Mark came up with two very strong concepts for the police station: an interior 20′-wide aluminum eagle wing and a 23′-tall stainless-steel gladiolus flower. The eagle wing, titled “Shielded”, represented coming underneath one’s wing when entering the police state. And you know, bald eagles being very patriotic and all. The second piece was titled “Gladiolus Blossom”, and was a representation of a gladiolus flower, which has a long, rich history of being worn into battle by gladiators. It was believed to bring good luck to warriors. Both pieces fit into the mission of the art for the police station: to make work that was inviting to visitors and soften people’s concept of the police, while also being work that the officers themselves could be proud of.

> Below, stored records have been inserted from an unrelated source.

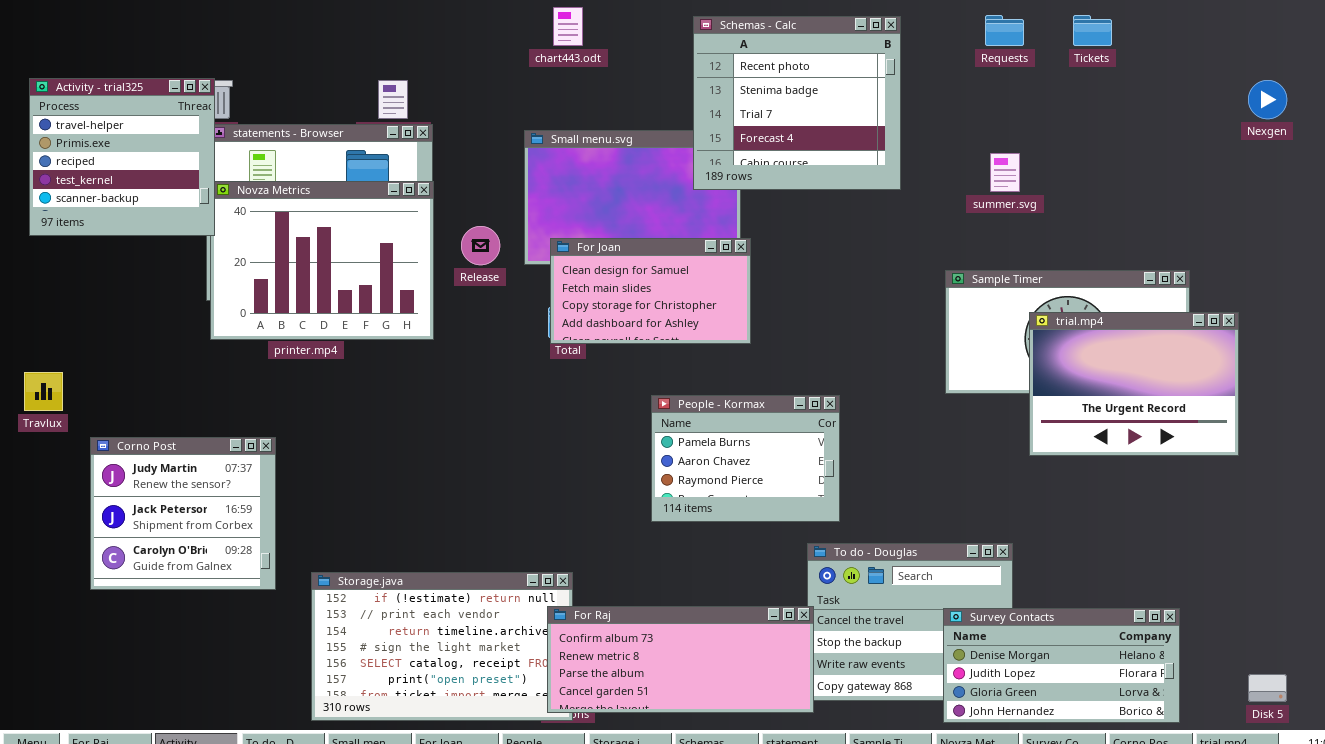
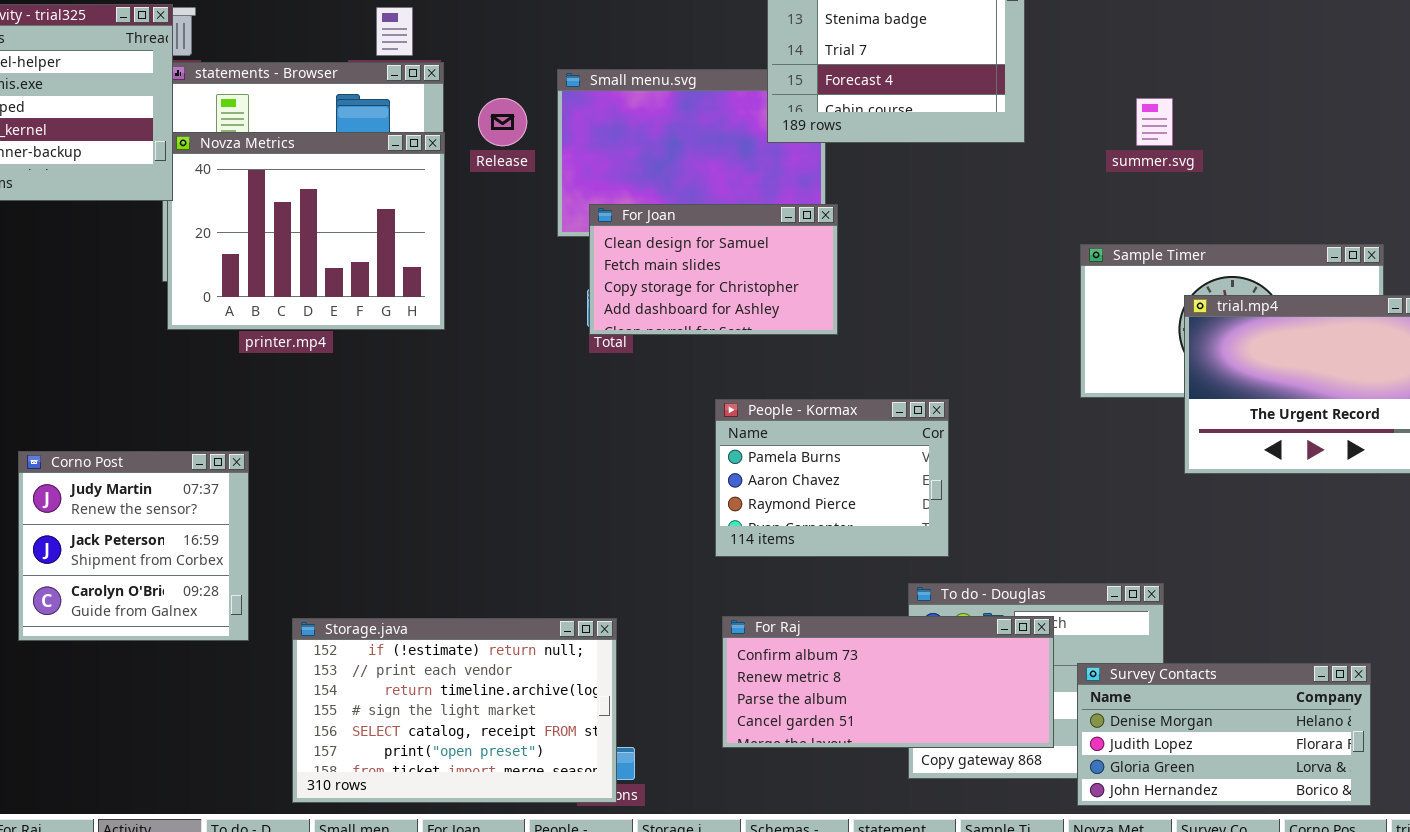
Release: [461,226,500,265] -> [478,98,527,146], moved
For Raj: [547,606,814,713] -> [722,616,1054,748], moved

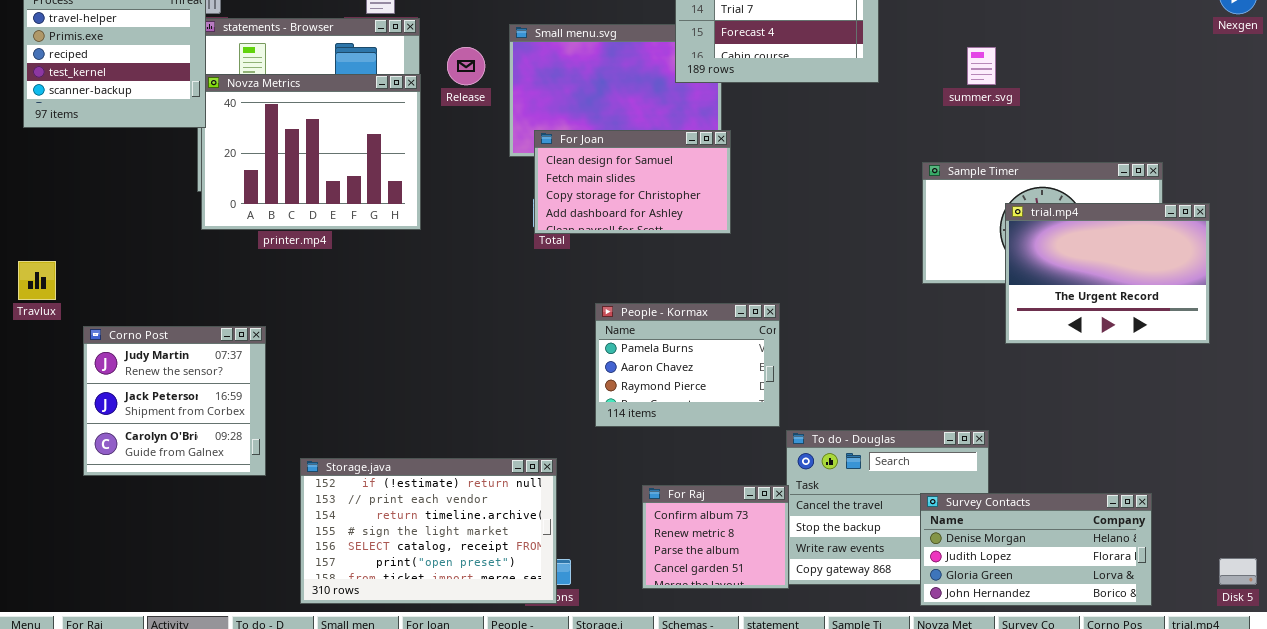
People - Kormax: [715,399,949,557] -> [595,303,780,427], moved
For Raj: [722,616,1054,748] -> [642,485,789,589], moved, resized

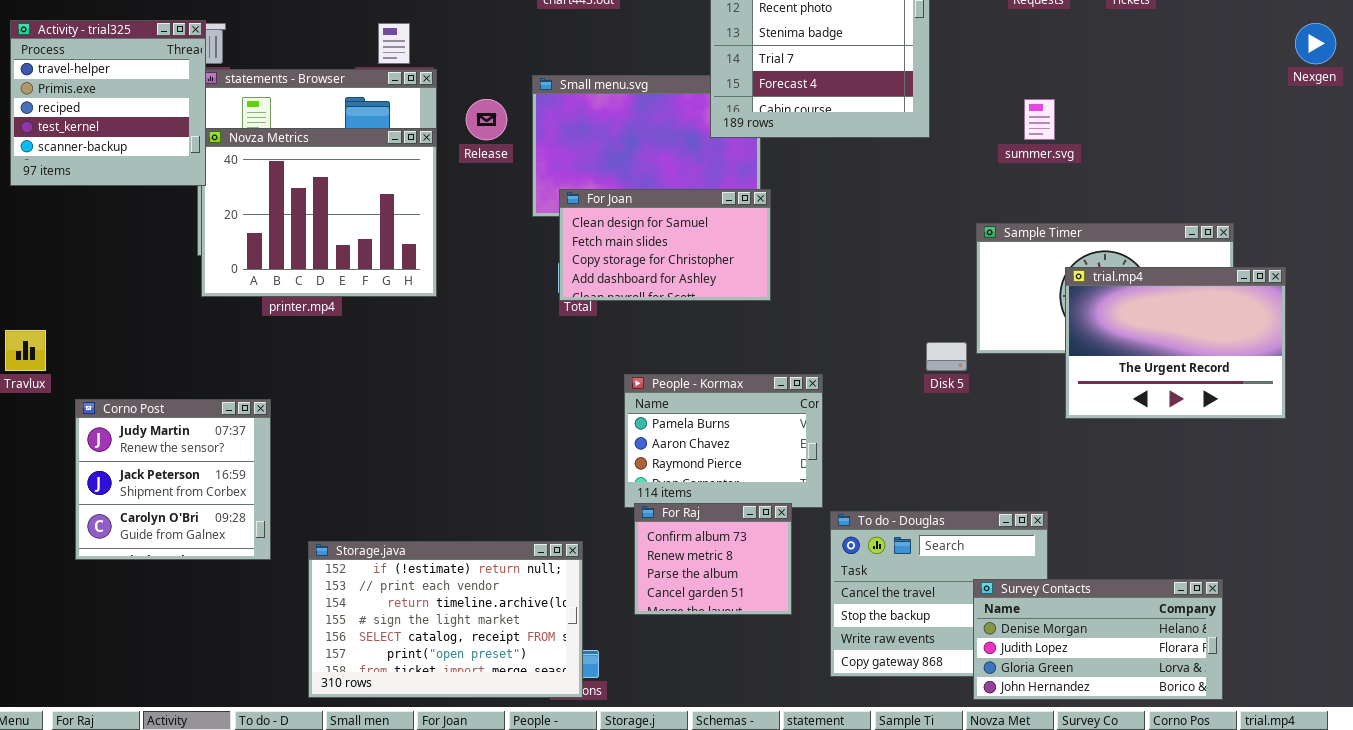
For Raj: [642,485,789,589] -> [634,503,792,615], moved
Disk 5: [1219,558,1257,585] -> [926,342,967,371], moved

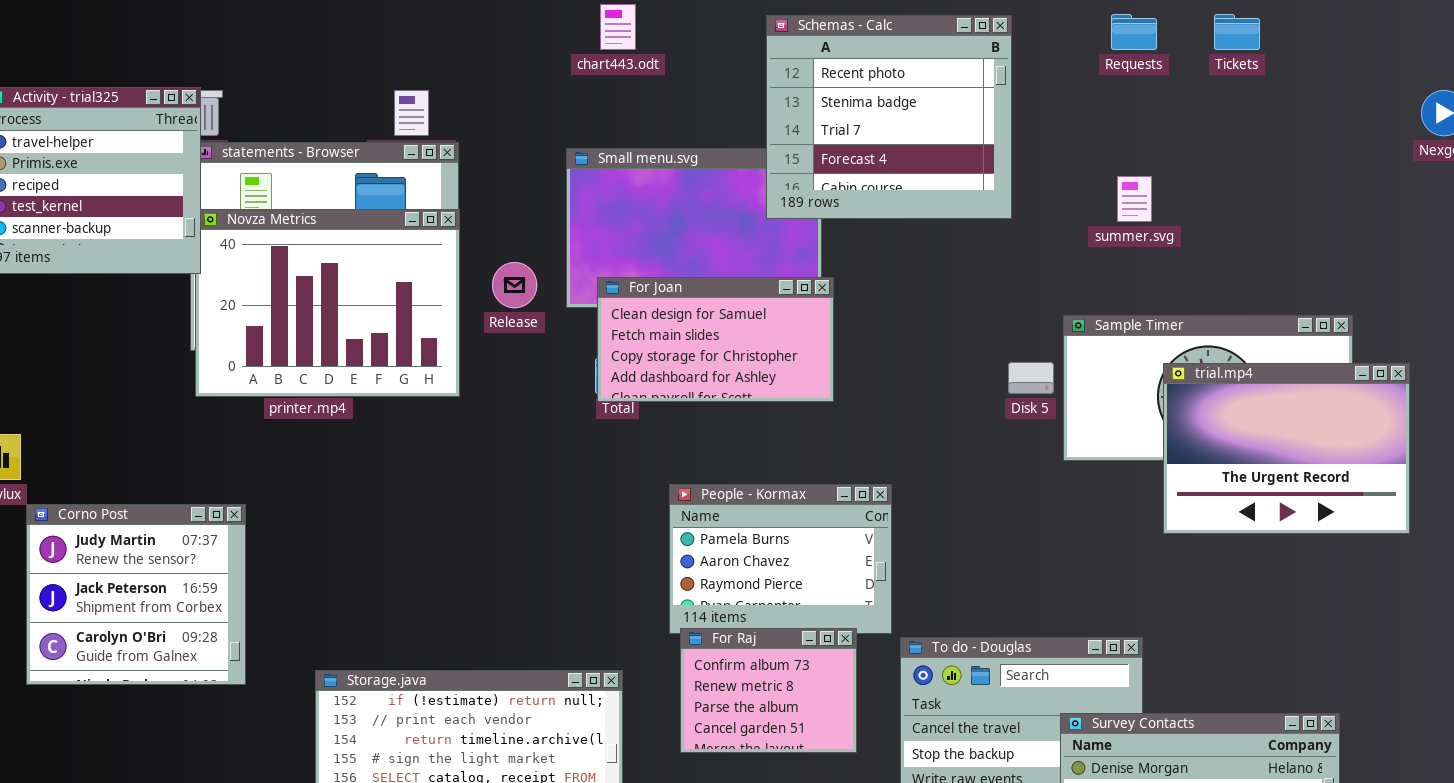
Release: [466,99,507,140] -> [492,262,537,308], moved
Disk 5: [926,342,967,371] -> [1008,362,1054,394], moved
Corno Post: [75,399,271,560] -> [26,504,246,685], moved

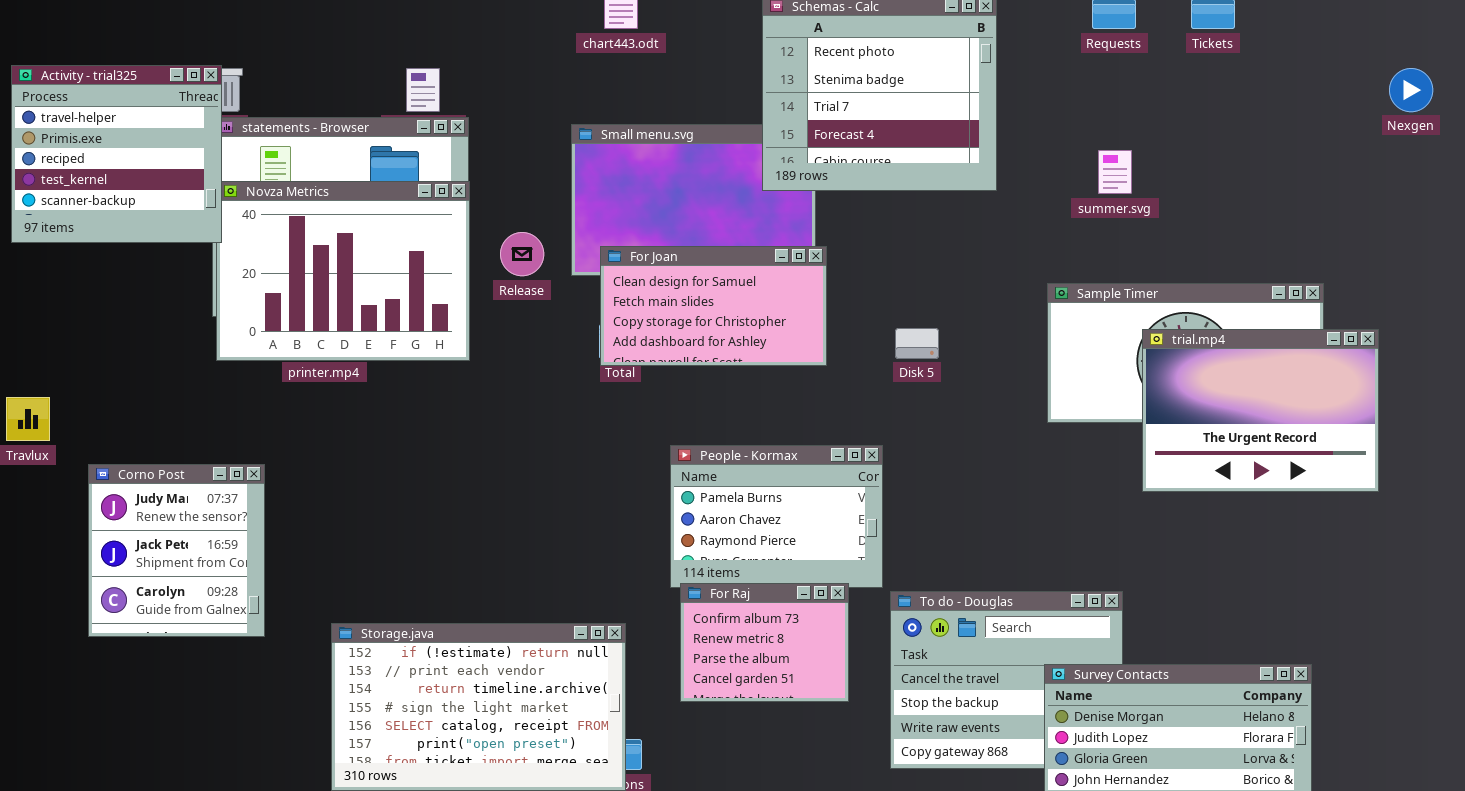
Disk 5: [1008,362,1054,394] -> [895,328,939,359], moved
Corno Post: [26,504,246,685] -> [88,464,265,637], resized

Two weeks of nonstop design, and we officially had our first fully digital pitch packet that looked halfway professional. All done on my 10-year-old personal laptop. Mark and I went to present the pitch to the St. Pete Police Art Committee, and after the presentation (which was open to the public), he said I should stay and watch the other presentations instead of returning to work. Which was… enlightening.
So, after two hours of presentations and five hours of debating/yelling/fighting/etc.… MGA won both projects. Mark came to pick me up, and we stopped by Publix on the way back to the studio and got the cheapest bottle of champagne possible, and we celebrated with the crew.
And now a quick photo montage of the making of Gladiolus over several months:
Overall, the project went pretty well without too many issues—except for one major thing: Our sculpture broke a waterjet machine. At the time, we were using a company out of St Pete that we trusted, because there are a lot of sketchy players in the waterjet game (see Part 4). But their machine was small and they only agreed to cut for us when they had downtime, which worked well with the current workload. The reason the waterjet broke was because our pieces were so big and heavy that their machine couldn’t handle it. While polite, they gave us a fair warning about using them in the future: NEVER AGAIN.
So, with a major profitable project out of the way and our main cutter no longer in the game, Mark decided to make the ballsy move to purchase an in-shop waterjet machine for MGA Sculpture Studio.
I was tasked with figuring the waterjet market and the technical jargon, even though I had never even seen a waterjet in person before. But three months later, after a bunch of Reddit forums and a trip to FABTECH in Atlanta, I had found the perfect waterjet from a Canadian shipyard on a steal of a deal. And some $150k later, MGA had their first major industrial fabrication machine.
Little did I know at the time, but the purchase of this waterjet machine would change MGA and my own personal artistic journey FOREVER.